The platform for the structure is a "clean baseline" of shared data. Everyone must first agree on a starting point. From there, "finding and fostering" the champions across the organization, and co-creating metrics and schedules encourages accountability and buy-in. She also emphasized the need to clearly articulate timelines that are "synched with the merchandising calendar," since everything takes longer than you think and, if you wait until the end, "it will become everyone's last priority."
Ms. Rachide acknowledged that a "huge education" has had to take place in Family Dollar's merchant organization after years of "managing their own house." However, the new framework has been so well-received that the merchants have begun to call her in advance to ask what the measurements will be for upcoming programs.
Family Dollar has also realigned the organization to encourage collaboration and problem-solving, and has established clear roles and responsibilities for the private brand buying, sourcing and marketing teams.
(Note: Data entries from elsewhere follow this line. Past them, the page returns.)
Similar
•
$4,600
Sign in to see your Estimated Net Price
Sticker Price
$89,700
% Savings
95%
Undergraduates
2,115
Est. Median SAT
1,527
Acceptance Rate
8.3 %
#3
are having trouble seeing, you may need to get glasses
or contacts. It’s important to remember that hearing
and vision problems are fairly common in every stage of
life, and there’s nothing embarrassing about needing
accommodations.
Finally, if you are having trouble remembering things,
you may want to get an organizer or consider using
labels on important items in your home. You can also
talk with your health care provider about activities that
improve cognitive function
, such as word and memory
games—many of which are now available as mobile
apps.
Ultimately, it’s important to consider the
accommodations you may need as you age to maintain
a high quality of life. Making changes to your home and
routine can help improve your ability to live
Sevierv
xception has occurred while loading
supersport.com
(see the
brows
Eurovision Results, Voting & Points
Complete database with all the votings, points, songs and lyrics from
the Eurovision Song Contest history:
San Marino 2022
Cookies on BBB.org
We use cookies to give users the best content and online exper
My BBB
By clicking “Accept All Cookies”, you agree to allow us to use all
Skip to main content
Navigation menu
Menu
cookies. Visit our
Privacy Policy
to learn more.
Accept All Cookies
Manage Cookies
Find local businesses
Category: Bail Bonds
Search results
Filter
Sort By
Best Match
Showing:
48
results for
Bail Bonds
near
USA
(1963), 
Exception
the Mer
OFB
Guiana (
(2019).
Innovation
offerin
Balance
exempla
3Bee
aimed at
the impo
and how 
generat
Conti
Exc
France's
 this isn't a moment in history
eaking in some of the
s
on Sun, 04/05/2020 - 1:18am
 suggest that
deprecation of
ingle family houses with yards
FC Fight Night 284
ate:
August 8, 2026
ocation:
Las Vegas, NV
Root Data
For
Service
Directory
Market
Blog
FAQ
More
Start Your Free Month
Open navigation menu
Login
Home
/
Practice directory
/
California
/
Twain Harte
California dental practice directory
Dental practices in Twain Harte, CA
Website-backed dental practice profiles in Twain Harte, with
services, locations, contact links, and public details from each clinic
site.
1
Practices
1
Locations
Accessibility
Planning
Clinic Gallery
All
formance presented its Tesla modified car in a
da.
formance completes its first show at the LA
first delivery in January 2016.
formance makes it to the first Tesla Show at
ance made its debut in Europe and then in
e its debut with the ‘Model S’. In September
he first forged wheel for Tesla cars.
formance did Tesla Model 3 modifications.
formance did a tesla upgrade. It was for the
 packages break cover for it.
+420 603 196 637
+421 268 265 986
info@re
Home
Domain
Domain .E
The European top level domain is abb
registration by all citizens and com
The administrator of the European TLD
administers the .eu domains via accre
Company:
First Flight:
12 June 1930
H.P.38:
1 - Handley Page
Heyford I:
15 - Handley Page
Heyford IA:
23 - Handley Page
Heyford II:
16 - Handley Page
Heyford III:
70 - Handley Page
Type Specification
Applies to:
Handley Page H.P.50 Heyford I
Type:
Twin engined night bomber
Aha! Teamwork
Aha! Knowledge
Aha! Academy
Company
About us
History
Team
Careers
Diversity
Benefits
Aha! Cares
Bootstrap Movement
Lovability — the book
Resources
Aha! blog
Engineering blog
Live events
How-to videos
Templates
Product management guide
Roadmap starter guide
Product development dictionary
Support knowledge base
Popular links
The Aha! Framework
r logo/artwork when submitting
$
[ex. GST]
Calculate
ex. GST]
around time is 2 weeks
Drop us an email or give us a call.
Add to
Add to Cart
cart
Before, brand and merchandising reported to the CEO, which discouraged either group from sharing their challenges. Now, although private brand and merchandising are still separate entities, they both report to the chief merchant. This encourages them to work out any disagreements and to "lift the rug" by openly sharing what works and what doesn't. When something does work, Ms. Rachide said, it is important to openly acknowledge it and to leverage success stories in order to "build momentum" internally.
The company has also begun to conduct corporate "Taste of Family Dollar" luncheon events, in which Family Dollar brands are showcased and served to team members. By encouraging brand engagement and interaction among team members, the company is reinforcing the importance of, and personal connection to, its brands.
Take it from me, dollar stores are on everyone’s radar as small-urban-local becomes the new big box. When I asked Mary if Family Dollar’s positioning would change now that the big box's are on a diet and heading to the ‘hoods, she confidently stated that the other guys don’t have “small box figured out” as a “general store retail concept” to the degree that FD does. Obviously not or they would already be there, right? Family Dollar no doubt knows that all of that can change in the blink of an eye. Private brand platforms aren't just productive, they're preemptive.